» Required work:
Take the data below and copy exactly the lines starting at the one with "magnification brightfield microscopy" and finishing at the one with "staining of mucinous", both included.

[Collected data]
○ ○ ○ ○ ○

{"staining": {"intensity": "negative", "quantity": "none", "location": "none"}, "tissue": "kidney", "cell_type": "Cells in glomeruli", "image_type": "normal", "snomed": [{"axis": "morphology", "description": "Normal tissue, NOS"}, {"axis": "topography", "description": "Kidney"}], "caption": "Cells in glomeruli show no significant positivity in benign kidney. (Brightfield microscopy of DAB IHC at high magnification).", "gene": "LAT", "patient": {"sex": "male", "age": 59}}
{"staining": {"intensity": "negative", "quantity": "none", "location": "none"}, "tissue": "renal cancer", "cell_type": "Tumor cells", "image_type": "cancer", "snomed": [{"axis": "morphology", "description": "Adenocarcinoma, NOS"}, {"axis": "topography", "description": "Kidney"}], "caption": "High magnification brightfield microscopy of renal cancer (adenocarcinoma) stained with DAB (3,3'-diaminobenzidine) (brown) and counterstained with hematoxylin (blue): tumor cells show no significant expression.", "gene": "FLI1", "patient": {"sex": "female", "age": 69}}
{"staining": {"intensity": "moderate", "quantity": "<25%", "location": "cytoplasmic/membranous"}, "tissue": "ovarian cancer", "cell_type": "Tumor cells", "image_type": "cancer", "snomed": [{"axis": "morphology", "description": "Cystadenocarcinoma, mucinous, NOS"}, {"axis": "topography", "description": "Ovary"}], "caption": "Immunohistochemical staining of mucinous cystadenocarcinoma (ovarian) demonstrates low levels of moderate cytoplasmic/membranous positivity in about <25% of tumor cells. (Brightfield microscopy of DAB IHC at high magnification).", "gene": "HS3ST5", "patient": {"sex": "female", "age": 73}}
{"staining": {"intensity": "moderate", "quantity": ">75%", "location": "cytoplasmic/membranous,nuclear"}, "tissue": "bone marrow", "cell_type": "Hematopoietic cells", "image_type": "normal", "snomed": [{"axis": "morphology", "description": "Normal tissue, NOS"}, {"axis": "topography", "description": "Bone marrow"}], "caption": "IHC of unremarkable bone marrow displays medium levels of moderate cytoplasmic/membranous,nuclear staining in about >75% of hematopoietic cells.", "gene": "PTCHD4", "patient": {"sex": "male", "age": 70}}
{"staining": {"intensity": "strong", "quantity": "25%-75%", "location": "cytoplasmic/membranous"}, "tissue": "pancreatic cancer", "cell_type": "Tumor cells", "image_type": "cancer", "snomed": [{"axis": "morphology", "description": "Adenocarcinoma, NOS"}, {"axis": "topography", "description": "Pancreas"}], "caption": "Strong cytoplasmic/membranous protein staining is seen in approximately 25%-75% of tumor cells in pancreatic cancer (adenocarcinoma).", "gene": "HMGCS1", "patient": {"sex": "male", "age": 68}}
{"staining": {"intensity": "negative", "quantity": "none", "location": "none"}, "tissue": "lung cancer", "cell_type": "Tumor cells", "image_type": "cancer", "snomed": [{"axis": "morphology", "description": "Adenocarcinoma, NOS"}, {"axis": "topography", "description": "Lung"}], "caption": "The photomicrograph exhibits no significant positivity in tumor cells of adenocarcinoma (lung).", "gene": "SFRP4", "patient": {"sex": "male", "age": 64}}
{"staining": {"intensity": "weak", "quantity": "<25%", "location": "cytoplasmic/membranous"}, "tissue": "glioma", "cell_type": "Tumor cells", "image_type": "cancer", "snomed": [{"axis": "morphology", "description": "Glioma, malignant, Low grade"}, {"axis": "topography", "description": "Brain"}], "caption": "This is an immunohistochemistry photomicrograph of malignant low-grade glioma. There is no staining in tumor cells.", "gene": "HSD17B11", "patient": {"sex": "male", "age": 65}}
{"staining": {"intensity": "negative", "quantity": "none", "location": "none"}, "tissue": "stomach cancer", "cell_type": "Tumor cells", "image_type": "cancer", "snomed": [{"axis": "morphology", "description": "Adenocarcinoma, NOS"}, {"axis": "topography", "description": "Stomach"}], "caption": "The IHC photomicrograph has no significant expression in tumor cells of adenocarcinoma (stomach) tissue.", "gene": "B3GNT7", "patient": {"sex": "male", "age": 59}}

○ ○ ○ ○ ○

» The completed task:
{"staining": {"intensity": "negative", "quantity": "none", "location": "none"}, "tissue": "renal cancer", "cell_type": "Tumor cells", "image_type": "cancer", "snomed": [{"axis": "morphology", "description": "Adenocarcinoma, NOS"}, {"axis": "topography", "description": "Kidney"}], "caption": "High magnification brightfield microscopy of renal cancer (adenocarcinoma) stained with DAB (3,3'-diaminobenzidine) (brown) and counterstained with hematoxylin (blue): tumor cells show no significant expression.", "gene": "FLI1", "patient": {"sex": "female", "age": 69}}
{"staining": {"intensity": "moderate", "quantity": "<25%", "location": "cytoplasmic/membranous"}, "tissue": "ovarian cancer", "cell_type": "Tumor cells", "image_type": "cancer", "snomed": [{"axis": "morphology", "description": "Cystadenocarcinoma, mucinous, NOS"}, {"axis": "topography", "description": "Ovary"}], "caption": "Immunohistochemical staining of mucinous cystadenocarcinoma (ovarian) demonstrates low levels of moderate cytoplasmic/membranous positivity in about <25% of tumor cells. (Brightfield microscopy of DAB IHC at high magnification).", "gene": "HS3ST5", "patient": {"sex": "female", "age": 73}}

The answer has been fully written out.